L’idée d’insérer les droits de l’homme dans l’ordre communautaire est née d’un besoin. Néanmoins, en l’absence d’adhésion à la CESDH, et malgré la Charte des droits fondamentaux, les palliatifs élaborés apparaissent insuffisants au regard de l’attrait que présente une telle innovation.

D’un point de vue symbolique, l’entrée de l’UE illustrerait l’attachement aux valeurs communes de l’identité européenne, au premier rang desquelles figurent les droits de l’homme, avec une volonté affichée de créer une véritable communauté de droit. C’est une logique du « qui peut le plus peut le moins » par l’instauration d’un second rideau de protection.

La protection des droits y gagnerait naturellement en cohérence, en évitant toute velléité concurrentielle ou divergence dommageable entre les deux ordres juridiques, avec l’application de doubles standards, selon le champ dans lequel on se trouve. L’existence de recours individuels devant la CEDH permettrait de compenser l’étroitesse d’accès au prétoire de la CJCE pour les requérants particuliers. C’est surtout du justiciable qu’il faut partir pour s’apercevoir de l’intérêt de l’adhésion, car c’est lui qui se présentera devant la Cour pour faire contrôler la conventionalité du droit de l’Union.

En outre, cela ne ferait qu’entériner le contrôle déjà existant, certes limité, que la Cour européenne des droits de l’homme opère sur les actes de l’Union européenne.

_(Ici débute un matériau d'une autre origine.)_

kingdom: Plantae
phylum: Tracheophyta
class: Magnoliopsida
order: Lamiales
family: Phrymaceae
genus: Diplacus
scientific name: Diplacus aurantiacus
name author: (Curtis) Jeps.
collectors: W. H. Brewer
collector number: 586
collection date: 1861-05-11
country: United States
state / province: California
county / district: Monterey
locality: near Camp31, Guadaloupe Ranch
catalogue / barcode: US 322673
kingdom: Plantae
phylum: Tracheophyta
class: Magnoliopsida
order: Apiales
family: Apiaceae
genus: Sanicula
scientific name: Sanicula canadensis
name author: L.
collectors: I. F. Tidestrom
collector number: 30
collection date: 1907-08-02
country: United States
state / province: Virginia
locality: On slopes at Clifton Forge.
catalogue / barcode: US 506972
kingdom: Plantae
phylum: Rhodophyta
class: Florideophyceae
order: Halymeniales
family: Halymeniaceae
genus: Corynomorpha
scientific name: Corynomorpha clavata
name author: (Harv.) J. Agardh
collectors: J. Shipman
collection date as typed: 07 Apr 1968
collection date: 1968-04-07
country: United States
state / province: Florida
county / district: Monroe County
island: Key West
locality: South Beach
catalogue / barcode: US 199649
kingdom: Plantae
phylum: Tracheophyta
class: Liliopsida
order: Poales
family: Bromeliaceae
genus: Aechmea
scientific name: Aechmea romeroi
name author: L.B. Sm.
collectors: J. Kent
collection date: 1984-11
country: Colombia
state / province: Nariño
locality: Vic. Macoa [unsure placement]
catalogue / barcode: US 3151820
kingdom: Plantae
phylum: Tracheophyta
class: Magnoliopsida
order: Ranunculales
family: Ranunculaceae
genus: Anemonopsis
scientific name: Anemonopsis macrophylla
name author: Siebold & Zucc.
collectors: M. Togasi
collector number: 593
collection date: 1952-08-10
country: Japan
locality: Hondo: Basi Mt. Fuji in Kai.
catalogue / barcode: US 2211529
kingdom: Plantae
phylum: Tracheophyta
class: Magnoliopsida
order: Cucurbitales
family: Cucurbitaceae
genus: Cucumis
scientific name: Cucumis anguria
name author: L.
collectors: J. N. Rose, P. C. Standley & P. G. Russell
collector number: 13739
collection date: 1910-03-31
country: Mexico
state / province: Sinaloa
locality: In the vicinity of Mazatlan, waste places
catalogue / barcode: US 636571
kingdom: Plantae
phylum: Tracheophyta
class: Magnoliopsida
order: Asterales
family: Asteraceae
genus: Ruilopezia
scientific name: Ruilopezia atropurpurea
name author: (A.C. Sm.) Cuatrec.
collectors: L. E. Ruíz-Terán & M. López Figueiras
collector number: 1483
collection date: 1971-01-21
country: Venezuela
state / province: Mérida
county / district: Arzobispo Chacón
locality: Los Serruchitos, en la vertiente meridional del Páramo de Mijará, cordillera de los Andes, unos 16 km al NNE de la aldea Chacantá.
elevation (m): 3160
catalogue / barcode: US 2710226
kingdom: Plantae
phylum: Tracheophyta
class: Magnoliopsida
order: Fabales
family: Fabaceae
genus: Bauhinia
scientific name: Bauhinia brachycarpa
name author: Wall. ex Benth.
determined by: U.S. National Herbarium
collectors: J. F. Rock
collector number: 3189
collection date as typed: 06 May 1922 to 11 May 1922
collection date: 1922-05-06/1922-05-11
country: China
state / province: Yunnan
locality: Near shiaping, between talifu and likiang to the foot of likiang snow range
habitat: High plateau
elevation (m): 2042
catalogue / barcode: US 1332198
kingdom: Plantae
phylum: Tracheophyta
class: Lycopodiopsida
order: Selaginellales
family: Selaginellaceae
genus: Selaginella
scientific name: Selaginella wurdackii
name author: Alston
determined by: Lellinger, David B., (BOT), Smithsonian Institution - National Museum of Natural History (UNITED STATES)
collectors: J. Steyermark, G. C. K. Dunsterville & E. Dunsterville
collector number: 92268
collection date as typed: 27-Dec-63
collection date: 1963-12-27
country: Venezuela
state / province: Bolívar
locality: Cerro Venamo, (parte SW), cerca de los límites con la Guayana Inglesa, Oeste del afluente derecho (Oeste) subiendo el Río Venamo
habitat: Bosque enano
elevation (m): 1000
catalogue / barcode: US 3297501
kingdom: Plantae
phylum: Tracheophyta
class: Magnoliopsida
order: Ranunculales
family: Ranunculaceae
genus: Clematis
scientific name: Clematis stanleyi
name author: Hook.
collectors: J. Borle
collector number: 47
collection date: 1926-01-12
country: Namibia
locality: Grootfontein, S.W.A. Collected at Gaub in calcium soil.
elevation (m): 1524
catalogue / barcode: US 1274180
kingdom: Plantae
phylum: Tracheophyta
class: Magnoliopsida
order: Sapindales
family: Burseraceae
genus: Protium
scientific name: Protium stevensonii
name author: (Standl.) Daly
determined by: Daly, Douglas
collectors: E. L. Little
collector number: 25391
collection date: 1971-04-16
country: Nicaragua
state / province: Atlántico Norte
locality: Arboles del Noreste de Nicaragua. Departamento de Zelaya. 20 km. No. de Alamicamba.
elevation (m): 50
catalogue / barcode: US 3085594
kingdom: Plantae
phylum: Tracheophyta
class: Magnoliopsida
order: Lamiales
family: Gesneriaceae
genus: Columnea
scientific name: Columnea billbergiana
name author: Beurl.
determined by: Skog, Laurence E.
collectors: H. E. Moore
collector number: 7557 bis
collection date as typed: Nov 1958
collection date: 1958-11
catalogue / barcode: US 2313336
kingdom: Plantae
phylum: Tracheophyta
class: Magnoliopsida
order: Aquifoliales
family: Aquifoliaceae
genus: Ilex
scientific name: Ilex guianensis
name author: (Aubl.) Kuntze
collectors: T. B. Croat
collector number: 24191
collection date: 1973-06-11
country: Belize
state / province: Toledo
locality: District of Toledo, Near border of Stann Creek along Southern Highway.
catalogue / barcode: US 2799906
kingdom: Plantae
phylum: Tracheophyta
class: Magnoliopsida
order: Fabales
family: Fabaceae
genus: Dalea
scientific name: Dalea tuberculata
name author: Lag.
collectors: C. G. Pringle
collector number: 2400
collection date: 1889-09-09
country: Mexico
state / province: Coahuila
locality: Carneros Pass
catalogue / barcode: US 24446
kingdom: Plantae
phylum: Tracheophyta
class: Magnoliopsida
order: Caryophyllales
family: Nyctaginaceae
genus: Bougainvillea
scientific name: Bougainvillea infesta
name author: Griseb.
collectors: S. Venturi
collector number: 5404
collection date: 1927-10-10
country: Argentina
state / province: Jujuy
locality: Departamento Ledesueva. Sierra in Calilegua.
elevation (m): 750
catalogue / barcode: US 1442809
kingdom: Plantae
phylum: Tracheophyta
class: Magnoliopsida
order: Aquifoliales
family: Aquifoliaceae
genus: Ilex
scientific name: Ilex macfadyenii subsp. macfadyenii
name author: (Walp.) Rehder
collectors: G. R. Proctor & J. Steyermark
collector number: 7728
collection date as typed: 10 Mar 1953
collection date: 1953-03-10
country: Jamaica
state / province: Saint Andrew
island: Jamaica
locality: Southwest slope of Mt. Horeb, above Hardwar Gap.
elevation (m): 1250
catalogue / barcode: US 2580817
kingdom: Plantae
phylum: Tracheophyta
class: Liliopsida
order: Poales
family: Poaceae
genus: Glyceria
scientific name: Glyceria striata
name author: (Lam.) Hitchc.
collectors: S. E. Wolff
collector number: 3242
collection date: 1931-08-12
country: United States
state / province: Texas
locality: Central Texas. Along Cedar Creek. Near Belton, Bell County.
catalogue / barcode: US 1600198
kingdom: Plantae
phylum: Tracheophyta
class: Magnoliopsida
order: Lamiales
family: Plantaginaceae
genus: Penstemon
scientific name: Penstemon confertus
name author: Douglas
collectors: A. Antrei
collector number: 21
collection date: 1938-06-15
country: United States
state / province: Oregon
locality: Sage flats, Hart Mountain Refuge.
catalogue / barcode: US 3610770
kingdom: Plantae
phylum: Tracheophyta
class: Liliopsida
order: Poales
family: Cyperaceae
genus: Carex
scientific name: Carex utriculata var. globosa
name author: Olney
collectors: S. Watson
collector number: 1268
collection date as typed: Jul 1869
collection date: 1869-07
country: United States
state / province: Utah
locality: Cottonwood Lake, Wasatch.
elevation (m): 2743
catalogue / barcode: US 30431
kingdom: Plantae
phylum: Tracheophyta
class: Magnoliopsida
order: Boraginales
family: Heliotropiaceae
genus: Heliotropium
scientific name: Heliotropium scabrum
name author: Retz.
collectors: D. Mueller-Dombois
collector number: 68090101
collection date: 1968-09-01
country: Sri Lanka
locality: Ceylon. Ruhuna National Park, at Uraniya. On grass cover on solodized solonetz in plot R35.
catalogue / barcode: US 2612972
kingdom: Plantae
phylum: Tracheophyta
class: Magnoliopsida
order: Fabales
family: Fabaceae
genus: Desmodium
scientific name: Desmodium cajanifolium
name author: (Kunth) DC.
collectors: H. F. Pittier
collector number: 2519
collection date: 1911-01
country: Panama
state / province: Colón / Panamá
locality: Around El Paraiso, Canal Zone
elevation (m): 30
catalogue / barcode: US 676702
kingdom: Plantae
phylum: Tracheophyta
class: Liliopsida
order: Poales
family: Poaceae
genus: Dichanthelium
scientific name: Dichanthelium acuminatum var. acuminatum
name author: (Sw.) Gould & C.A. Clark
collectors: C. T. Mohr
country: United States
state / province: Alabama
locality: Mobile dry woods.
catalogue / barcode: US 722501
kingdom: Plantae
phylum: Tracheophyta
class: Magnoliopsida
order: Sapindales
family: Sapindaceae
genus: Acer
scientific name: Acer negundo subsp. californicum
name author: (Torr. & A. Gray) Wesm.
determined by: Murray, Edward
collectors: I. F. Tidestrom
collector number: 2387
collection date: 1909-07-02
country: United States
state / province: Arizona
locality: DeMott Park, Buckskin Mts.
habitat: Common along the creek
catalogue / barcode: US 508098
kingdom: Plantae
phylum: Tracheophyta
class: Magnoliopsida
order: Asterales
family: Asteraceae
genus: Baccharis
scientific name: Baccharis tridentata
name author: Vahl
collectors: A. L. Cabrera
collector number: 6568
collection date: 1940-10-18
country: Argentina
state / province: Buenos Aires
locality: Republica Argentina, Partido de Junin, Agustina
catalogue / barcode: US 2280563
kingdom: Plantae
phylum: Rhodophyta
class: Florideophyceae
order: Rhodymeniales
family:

Il s’agit d’un contrôle indirect, à l’occasion de l’examen de la compatibilité des mesures nationales de mise en œuvre du droit communautaire avec la Convention. Si l’Etat disposait d’une marge d’appréciation, la Cour se reconnaît compétente. En son absence, elle décline sa compétence, sous réserve que l’ordre communautaire offre une protection équivalente à celle offerte par la CESDH.

De la même manière, la CJCE, même si elle ne s’est jamais considérée comme tenue par la Convention, l’a consacrée comme une source d’inspiration première pour dégager ses propres principes généraux du droit . De plus, il faut éclairer le système de clauses transversales attaché à la Charte : il laisse la possibilité de toujours aller plus loin, et quand la Charte reprend des dispositions de la CESDH, le juge communautaire, lorsqu’il les interprète, doit se référer obligatoirement à la jurisprudence de la Cour européenne des droits de l’homme, diminuant encore le risque de conflits d’interprétation.

En définitive, l’Union européenne se trouverait placée dans une situation comparable avec celle des Etats, dont la Constitution protège les droits fondamentaux, et qui ont accepté de se soumettre au respect de la Convention et donc, au contrôle de la Cour. Cela pourrait même avoir pour effet d’étendre les compétences de contrôle de la CJCE à des domaines dont elle ne connaît pas actuellement, et ce en vertu de l’article 6 § 1 de la CESDH, notamment le domaine JAI, puisqu’on ne peut plus parler de pilier depuis l’entrée en vigueur du traité de Lisbonne. Le champ PESC demeure une bulle d’incompétence de la CJCE, mais la CEDH pourrait en connaître par le biais des mesures d’application. En outre, le contrôle serait complété par l’exception récemment dégagée par la CJCE s’agissant des décisions apportant une restriction aux droits fondamentaux, notamment en matière de lutte contre le terrorisme.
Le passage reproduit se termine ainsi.